- Provided material -
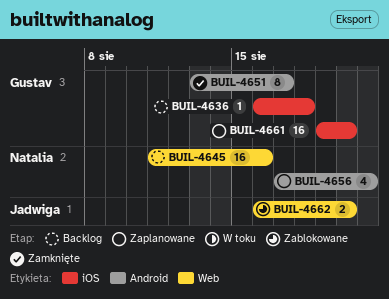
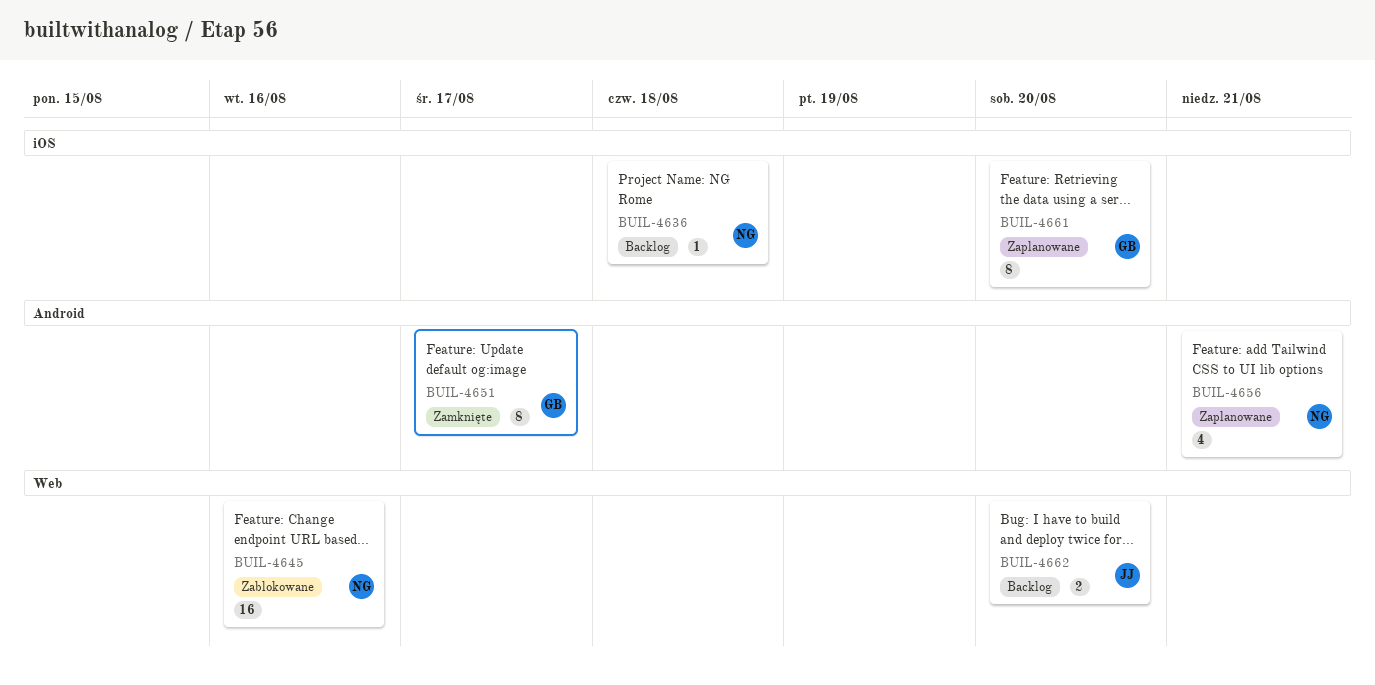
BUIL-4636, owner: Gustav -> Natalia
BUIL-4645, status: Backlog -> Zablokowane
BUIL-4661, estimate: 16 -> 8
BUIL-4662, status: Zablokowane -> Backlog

---

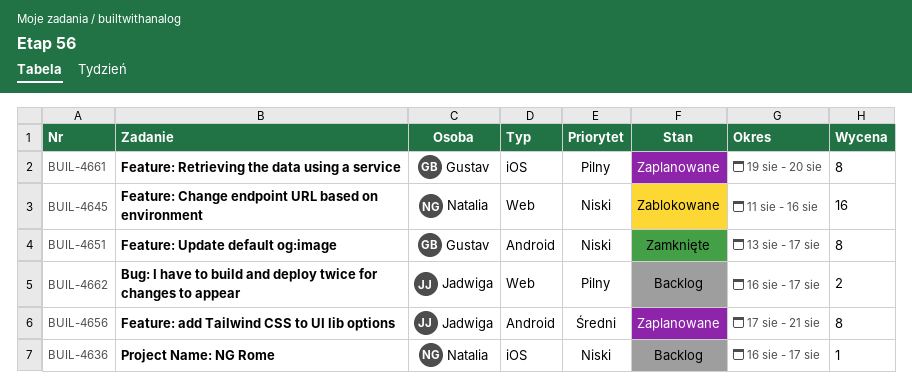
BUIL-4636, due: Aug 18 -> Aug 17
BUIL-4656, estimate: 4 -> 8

- Task brief -
From the records above, retype only the lines starting at the line that contains "BUIL-4661, estimate: 16 -> 8" and ending at the line that contains "BUIL-4662, status: Zablokowane -> Backlog", both included.

- Response to this task -
BUIL-4661, estimate: 16 -> 8
BUIL-4662, status: Zablokowane -> Backlog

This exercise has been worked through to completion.